Tuesday, February 19, 2008
love is no assignment for chickens
“When did all this start?” my roommate questioned me after our third night of WE Go Bridal marathons.
“I don’t know exactly,” I answered truthfully and began to scratch my brain. "My wedding fixation just happened."
“I bet it was when you met C.,” she said.
Hmmm, I thought.
"Yes," I buzzed. "You're right."
Actually, a year into my relationship with C., I had my first wedding thought. That's when I became determined to capture other people’s special day on my new NIKON. I was 100 percent certain I was meant to be a wedding photographer. It just hit me one day.
But there was one problemo. I didn't know squat about the business. That's when I became an assistant photog.

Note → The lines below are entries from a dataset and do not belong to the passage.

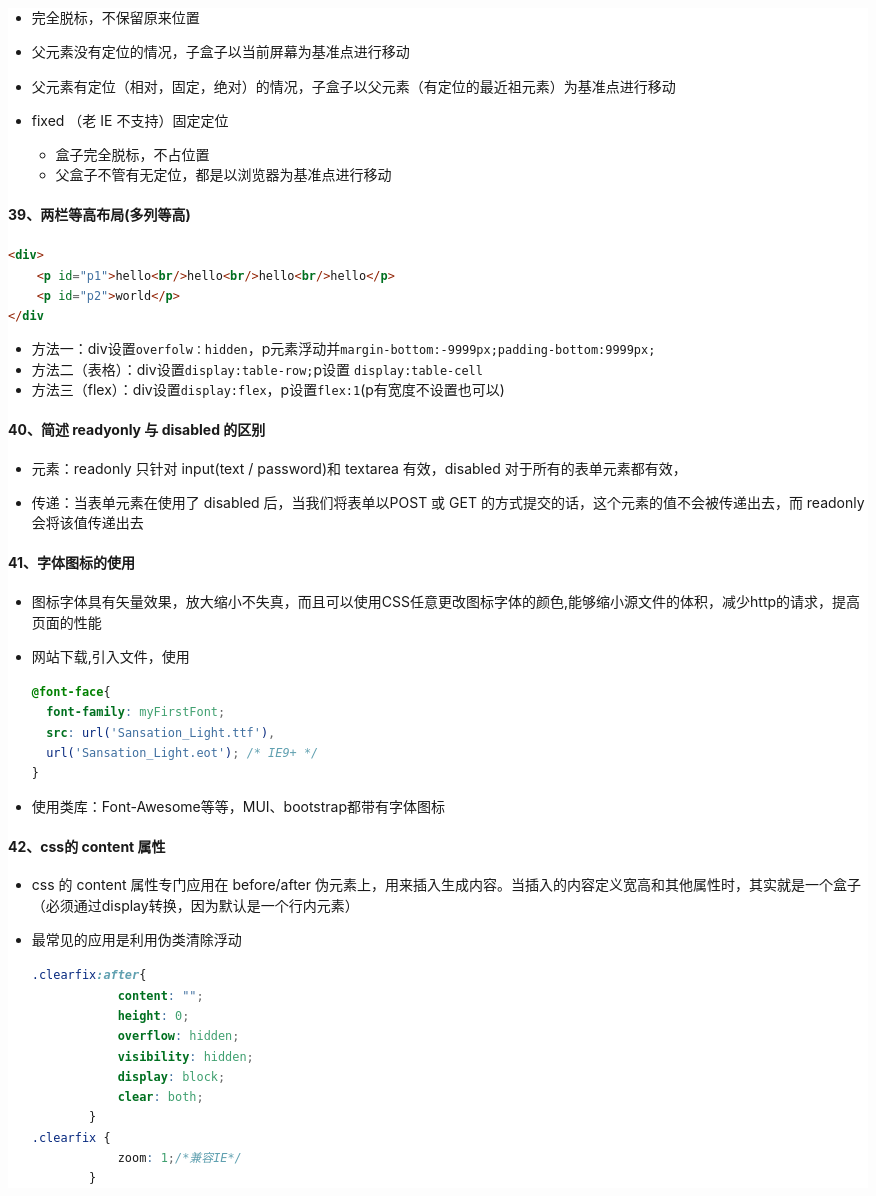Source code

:   - 完全脱标，不保留原来位置

  - 父元素没有定位的情况，子盒子以当前屏幕为基准点进行移动

  - 父元素有定位（相对，固定，绝对）的情况，子盒子以父元素（有定位的最近祖元素）为基准点进行移动

- fixed （老 IE 不支持）固定定位

  - 盒子完全脱标，不占位置
  - 父盒子不管有无定位，都是以浏览器为基准点进行移动

#### 39、两栏等高布局(多列等高)

```html
<div>
	<p id="p1">hello<br/>hello<br/>hello<br/>hello</p>
	<p id="p2">world</p>
</div
```

- 方法一：div设置`overfolw：hidden`，p元素浮动并`margin-bottom:-9999px;padding-bottom:9999px;`
- 方法二（表格）：div设置`display:table-row;`p设置 `display:table-cell`
- 方法三（flex）：div设置`display:flex`，p设置`flex:1`(p有宽度不设置也可以)

#### 40、简述 readyonly 与 disabled 的区别

- 元素：readonly 只针对 input(text / password)和 textarea 有效，disabled 对于所有的表单元素都有效，

- 传递：当表单元素在使用了 disabled 后，当我们将表单以POST 或 GET 的方式提交的话，这个元素的值不会被传递出去，而 readonly 会将该值传递出去

#### 41、字体图标的使用

- 图标字体具有矢量效果，放大缩小不失真，而且可以使用CSS任意更改图标字体的颜色,能够缩小源文件的体积，减少http的请求，提高页面的性能

- 网站下载,引入文件，使用

  ```css
  @font-face{
  	font-family: myFirstFont;
  	src: url('Sansation_Light.ttf'),
  	url('Sansation_Light.eot'); /* IE9+ */
  }
  ```

- 使用类库：Font-Awesome等等，MUI、bootstrap都带有字体图标

#### 42、css的 content 属性

- css 的 content 属性专门应用在 before/after 伪元素上，用来插入生成内容。当插入的内容定义宽高和其他属性时，其实就是一个盒子（必须通过display转换，因为默认是一个行内元素）

- 最常见的应用是利用伪类清除浮动

  ```css
  .clearfix:after{
              content: "";
              height: 0;
              overflow: hidden;
              visibility: hidden;
              display: block;
              clear: both;
          } 
  .clearfix {
              zoom: 1;/*兼容IE*/
          }
  
  ```
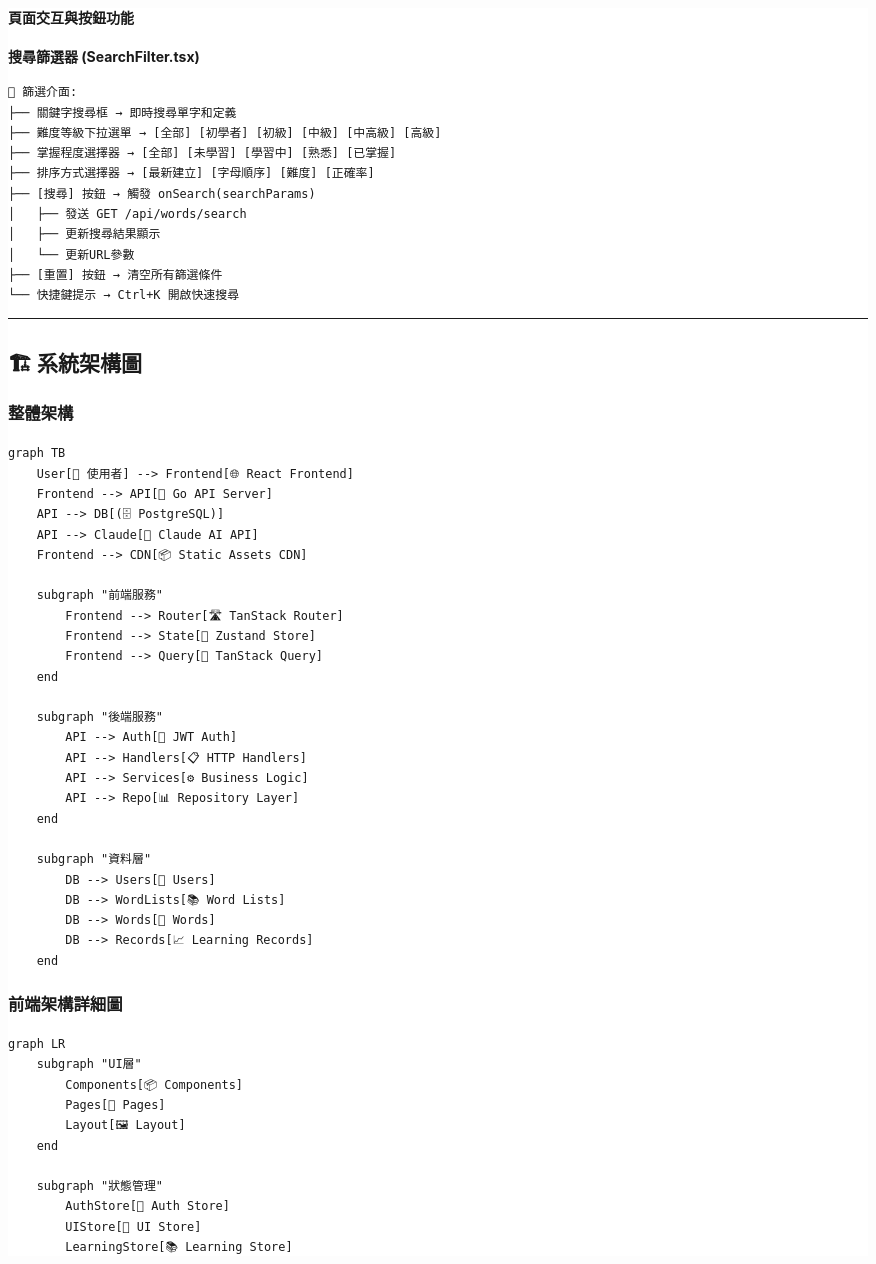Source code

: #### 頁面交互與按鈕功能

**搜尋篩選器 (SearchFilter.tsx)**
```
📍 篩選介面:
├── 關鍵字搜尋框 → 即時搜尋單字和定義
├── 難度等級下拉選單 → [全部] [初學者] [初級] [中級] [中高級] [高級]
├── 掌握程度選擇器 → [全部] [未學習] [學習中] [熟悉] [已掌握]
├── 排序方式選擇器 → [最新建立] [字母順序] [難度] [正確率]
├── [搜尋] 按鈕 → 觸發 onSearch(searchParams)
│   ├── 發送 GET /api/words/search
│   ├── 更新搜尋結果顯示
│   └── 更新URL參數
├── [重置] 按鈕 → 清空所有篩選條件
└── 快捷鍵提示 → Ctrl+K 開啟快速搜尋
```

---

## 🏗️ 系統架構圖

### 整體架構
```mermaid
graph TB
    User[👤 使用者] --> Frontend[🌐 React Frontend]
    Frontend --> API[🔧 Go API Server]
    API --> DB[(🗄️ PostgreSQL)]
    API --> Claude[🤖 Claude AI API]
    Frontend --> CDN[📦 Static Assets CDN]
    
    subgraph "前端服務"
        Frontend --> Router[🛣️ TanStack Router]
        Frontend --> State[🏪 Zustand Store]
        Frontend --> Query[📡 TanStack Query]
    end
    
    subgraph "後端服務"
        API --> Auth[🔐 JWT Auth]
        API --> Handlers[📋 HTTP Handlers]
        API --> Services[⚙️ Business Logic]
        API --> Repo[📊 Repository Layer]
    end
    
    subgraph "資料層"
        DB --> Users[👥 Users]
        DB --> WordLists[📚 Word Lists]  
        DB --> Words[📝 Words]
        DB --> Records[📈 Learning Records]
    end
```

### 前端架構詳細圖
```mermaid
graph LR
    subgraph "UI層"
        Components[📦 Components]
        Pages[📄 Pages]
        Layout[🖼️ Layout]
    end
    
    subgraph "狀態管理"
        AuthStore[🔐 Auth Store]
        UIStore[🎨 UI Store]
        LearningStore[📚 Learning Store]
```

I was working one wedding in particular, when my dream changed. During the first dance, the couple had skipped the choreographed crap and forgot the 150 guest surrounding them. Lost in the moment, they sang the lyrics to their favorite love song to each other. Behind my lens, I felt wetness on my cheeks.
It wasn’t hard to imagine C. holding me, singing to me like that. It just clicked. I was ready for him, I was ready to make our moment.
From then on, I found myself planning my own first dance with C.
Wanting to be married isn't the disease that Chrissie makes it out to be. Not when you stop doubting that your life as a single, care-free chick could never compare to your future as the wife of a man who is so gentle, handsome and wholesome, and role as mother hen.
There isn’t a vaccine for what I have and I would never want one if there was.